§ WORK INSTRUCTIONS: Look through the listing below, and wherever a line has the string "очень", pull it out.

§ RECORDS PROVIDED:
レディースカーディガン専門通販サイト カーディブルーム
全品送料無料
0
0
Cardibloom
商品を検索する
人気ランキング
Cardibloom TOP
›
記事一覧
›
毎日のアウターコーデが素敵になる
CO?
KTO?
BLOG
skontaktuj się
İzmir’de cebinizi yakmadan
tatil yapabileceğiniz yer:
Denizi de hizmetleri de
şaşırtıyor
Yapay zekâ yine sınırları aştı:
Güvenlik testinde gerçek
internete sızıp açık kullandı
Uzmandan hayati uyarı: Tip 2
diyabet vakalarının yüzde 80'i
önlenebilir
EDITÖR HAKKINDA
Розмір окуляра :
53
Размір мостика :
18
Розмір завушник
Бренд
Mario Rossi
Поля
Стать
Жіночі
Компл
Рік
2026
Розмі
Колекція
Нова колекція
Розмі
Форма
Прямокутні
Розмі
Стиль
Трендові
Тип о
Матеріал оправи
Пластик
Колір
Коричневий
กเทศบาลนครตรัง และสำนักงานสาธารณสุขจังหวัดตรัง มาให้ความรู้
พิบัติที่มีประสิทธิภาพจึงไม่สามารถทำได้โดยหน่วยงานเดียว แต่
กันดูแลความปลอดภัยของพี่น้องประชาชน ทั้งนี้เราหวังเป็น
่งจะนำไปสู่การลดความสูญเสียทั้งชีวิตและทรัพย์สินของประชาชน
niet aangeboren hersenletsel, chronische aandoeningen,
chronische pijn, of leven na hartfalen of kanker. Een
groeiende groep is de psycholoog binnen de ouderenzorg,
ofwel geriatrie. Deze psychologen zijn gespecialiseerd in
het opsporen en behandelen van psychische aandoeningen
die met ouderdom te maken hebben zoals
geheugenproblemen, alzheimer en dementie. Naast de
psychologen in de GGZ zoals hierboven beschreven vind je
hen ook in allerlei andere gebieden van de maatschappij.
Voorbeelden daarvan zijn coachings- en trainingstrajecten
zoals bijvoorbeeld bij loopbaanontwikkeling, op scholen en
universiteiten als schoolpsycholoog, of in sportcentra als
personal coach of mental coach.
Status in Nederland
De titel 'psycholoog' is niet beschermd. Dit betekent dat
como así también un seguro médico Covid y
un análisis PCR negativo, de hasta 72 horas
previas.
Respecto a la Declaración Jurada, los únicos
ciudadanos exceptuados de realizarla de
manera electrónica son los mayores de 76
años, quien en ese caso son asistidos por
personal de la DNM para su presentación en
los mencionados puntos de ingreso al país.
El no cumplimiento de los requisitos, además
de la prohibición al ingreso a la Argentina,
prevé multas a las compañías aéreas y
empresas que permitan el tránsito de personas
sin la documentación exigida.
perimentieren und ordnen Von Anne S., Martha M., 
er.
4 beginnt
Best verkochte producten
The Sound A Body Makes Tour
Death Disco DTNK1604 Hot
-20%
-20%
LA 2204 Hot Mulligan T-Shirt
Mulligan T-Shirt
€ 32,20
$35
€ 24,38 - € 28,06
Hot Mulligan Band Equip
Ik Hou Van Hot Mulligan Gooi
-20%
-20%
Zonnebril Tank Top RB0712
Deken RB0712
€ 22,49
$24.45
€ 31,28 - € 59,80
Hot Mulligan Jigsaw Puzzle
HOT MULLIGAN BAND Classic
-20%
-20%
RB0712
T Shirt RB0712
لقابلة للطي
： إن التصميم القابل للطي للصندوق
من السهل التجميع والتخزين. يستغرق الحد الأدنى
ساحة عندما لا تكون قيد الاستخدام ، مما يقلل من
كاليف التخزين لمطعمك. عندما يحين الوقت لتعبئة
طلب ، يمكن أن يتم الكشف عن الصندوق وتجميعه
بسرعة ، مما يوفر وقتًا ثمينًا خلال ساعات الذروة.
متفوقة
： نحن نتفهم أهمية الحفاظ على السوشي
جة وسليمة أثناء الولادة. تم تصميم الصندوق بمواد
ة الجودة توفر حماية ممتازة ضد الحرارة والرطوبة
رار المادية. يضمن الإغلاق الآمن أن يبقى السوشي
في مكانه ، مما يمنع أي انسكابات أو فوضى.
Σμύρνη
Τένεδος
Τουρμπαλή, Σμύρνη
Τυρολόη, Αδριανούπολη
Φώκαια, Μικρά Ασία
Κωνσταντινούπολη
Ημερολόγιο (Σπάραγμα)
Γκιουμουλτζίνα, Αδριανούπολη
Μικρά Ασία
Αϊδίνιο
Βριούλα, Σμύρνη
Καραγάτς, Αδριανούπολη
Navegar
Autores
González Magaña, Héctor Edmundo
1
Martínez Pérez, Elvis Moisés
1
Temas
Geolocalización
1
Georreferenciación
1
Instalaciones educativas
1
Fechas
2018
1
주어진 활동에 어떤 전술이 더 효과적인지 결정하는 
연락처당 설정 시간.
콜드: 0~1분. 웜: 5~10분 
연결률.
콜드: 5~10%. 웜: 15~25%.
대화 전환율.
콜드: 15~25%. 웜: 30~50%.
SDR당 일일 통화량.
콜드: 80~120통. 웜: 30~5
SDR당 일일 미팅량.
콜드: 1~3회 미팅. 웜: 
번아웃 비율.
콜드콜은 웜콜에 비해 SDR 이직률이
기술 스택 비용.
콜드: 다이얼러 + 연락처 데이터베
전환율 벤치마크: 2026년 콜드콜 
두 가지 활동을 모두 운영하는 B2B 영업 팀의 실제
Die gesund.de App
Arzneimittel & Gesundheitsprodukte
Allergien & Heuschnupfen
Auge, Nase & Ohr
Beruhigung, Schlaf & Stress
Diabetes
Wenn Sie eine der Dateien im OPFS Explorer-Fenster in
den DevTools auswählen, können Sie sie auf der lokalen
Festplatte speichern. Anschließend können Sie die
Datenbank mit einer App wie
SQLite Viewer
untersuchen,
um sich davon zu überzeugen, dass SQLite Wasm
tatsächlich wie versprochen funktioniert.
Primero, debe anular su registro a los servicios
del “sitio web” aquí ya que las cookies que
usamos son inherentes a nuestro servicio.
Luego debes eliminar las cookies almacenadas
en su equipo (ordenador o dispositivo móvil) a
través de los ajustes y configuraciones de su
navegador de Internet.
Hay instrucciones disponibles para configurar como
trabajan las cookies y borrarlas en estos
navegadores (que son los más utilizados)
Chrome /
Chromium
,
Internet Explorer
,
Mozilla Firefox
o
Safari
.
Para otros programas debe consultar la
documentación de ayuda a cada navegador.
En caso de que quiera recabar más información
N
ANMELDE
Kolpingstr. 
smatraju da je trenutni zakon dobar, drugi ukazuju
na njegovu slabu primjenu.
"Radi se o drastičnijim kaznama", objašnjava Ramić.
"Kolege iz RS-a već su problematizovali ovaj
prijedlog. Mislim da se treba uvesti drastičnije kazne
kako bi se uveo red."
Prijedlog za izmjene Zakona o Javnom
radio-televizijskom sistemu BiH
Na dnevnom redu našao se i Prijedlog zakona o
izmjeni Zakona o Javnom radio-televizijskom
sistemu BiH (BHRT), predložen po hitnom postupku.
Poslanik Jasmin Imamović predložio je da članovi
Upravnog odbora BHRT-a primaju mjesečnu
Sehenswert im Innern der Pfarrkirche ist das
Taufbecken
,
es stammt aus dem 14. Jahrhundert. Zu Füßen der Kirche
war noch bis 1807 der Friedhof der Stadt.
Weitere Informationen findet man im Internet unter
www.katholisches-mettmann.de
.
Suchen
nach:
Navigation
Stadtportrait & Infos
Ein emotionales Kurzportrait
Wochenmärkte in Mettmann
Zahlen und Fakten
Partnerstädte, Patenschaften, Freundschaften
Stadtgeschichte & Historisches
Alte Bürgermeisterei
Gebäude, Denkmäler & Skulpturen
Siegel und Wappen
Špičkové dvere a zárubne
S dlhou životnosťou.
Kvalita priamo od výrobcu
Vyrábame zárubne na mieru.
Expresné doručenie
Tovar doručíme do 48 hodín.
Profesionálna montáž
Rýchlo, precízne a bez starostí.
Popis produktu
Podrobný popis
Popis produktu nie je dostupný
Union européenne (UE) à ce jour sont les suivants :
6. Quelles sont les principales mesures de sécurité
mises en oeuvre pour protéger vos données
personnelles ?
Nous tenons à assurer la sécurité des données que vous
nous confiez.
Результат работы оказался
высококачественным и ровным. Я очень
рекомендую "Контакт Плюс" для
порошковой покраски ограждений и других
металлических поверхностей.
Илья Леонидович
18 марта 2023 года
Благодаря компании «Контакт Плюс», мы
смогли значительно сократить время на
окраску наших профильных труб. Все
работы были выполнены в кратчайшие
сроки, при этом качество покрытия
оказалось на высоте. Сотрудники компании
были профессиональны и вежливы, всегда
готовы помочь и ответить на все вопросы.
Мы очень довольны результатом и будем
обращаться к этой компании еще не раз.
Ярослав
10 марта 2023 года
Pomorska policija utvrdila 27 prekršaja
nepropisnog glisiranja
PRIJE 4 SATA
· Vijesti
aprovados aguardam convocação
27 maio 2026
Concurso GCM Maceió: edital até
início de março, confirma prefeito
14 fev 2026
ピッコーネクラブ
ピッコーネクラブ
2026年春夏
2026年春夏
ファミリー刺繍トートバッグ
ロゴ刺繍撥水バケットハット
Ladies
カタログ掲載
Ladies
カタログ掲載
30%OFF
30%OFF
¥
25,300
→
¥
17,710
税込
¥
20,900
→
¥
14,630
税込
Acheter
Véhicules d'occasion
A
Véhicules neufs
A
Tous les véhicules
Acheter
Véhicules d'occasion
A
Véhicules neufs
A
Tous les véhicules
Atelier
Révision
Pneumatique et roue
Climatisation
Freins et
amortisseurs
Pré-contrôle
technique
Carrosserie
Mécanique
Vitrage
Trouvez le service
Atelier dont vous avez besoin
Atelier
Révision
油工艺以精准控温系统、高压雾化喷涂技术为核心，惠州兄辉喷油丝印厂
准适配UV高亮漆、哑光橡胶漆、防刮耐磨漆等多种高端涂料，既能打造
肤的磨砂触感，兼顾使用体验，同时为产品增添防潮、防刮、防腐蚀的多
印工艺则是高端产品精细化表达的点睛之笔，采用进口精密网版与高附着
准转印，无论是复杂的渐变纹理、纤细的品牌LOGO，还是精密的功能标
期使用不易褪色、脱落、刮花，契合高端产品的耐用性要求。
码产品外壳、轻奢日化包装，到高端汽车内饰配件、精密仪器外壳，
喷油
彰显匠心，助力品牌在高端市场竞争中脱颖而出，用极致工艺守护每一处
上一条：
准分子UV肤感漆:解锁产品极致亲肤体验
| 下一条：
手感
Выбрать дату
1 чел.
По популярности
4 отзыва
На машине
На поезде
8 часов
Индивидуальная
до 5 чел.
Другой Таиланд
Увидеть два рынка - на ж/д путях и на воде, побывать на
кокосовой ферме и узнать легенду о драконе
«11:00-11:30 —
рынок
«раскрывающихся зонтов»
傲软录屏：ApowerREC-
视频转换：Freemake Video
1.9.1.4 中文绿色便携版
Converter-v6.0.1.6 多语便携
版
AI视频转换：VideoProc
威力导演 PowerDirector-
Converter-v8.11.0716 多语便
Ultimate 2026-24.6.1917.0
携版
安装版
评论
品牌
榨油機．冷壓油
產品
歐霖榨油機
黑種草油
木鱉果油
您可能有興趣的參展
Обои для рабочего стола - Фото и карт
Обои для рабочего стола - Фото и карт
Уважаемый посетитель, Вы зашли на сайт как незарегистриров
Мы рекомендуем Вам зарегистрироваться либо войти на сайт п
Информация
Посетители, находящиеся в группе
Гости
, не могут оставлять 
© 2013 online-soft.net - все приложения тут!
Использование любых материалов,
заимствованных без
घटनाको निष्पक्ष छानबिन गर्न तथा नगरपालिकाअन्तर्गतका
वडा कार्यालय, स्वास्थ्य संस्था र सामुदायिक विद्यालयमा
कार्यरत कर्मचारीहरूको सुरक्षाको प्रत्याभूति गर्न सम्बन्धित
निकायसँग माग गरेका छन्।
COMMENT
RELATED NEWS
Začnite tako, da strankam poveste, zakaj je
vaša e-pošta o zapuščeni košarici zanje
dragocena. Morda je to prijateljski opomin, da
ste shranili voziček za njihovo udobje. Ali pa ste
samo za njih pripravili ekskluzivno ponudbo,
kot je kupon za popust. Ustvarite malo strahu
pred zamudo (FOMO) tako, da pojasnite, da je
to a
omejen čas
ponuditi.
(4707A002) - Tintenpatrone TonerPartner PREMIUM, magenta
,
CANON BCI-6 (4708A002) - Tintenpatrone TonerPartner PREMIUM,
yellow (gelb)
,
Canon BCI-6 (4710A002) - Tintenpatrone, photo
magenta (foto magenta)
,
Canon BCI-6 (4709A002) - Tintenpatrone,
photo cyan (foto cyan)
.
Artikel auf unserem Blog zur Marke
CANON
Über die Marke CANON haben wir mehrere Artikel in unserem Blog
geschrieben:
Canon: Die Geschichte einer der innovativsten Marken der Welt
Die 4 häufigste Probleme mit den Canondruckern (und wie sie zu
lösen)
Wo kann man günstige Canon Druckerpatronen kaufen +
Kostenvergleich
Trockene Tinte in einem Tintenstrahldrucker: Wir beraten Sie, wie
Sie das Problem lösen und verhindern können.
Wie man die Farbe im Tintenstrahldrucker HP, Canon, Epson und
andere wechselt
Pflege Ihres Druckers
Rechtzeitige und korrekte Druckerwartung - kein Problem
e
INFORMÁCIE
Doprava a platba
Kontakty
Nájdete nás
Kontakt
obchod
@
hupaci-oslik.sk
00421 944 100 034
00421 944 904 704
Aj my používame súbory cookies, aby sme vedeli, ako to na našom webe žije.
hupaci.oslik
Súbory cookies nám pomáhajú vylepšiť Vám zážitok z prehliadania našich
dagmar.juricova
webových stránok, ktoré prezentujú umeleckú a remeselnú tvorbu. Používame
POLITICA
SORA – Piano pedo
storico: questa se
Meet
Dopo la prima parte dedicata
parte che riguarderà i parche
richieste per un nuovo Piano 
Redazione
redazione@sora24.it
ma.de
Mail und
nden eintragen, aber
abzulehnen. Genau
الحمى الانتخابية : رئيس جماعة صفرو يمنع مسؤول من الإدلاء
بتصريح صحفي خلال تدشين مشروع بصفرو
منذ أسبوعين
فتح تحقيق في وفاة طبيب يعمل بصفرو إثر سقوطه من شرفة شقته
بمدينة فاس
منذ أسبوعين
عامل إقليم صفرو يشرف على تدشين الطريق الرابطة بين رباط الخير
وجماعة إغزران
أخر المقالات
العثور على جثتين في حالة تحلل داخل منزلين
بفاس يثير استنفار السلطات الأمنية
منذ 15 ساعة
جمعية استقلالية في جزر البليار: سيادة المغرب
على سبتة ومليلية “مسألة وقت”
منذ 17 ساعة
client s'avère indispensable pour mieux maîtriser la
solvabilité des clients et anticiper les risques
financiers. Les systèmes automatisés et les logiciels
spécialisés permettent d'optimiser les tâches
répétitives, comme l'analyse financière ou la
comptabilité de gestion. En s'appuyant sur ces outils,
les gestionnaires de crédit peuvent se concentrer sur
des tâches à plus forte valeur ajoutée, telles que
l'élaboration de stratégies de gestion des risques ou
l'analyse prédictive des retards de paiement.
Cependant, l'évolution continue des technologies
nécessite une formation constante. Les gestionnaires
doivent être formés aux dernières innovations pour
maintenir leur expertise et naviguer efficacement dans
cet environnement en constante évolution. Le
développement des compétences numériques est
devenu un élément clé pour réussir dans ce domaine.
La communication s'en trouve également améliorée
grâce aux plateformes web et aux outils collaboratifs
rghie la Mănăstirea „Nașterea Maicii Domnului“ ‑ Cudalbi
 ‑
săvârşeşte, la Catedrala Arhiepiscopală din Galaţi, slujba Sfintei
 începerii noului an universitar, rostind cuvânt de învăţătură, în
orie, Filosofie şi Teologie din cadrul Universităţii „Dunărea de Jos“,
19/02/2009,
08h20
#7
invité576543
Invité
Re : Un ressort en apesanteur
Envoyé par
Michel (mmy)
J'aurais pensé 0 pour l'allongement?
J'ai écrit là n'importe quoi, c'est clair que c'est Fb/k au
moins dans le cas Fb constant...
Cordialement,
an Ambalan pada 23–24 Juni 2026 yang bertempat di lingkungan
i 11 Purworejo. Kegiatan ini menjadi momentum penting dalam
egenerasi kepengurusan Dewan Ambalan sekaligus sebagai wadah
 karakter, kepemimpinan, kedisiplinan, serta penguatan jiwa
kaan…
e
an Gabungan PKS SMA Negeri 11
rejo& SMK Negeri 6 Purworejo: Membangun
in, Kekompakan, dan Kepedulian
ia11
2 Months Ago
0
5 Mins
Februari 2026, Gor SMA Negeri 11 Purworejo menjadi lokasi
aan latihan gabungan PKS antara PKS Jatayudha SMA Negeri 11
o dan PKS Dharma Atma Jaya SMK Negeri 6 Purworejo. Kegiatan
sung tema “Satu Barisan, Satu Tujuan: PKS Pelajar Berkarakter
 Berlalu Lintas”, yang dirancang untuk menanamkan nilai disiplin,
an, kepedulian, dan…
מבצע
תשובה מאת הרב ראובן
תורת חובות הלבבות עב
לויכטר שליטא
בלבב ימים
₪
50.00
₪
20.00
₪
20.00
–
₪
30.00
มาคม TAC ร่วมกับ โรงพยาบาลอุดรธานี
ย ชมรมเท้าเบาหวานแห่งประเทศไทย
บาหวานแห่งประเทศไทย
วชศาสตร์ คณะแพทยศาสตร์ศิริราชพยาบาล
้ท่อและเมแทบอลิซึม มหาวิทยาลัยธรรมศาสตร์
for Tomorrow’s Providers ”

§ SOLVED PROBLEM:
высококачественным и ровным. Я очень
Мы очень довольны результатом и будем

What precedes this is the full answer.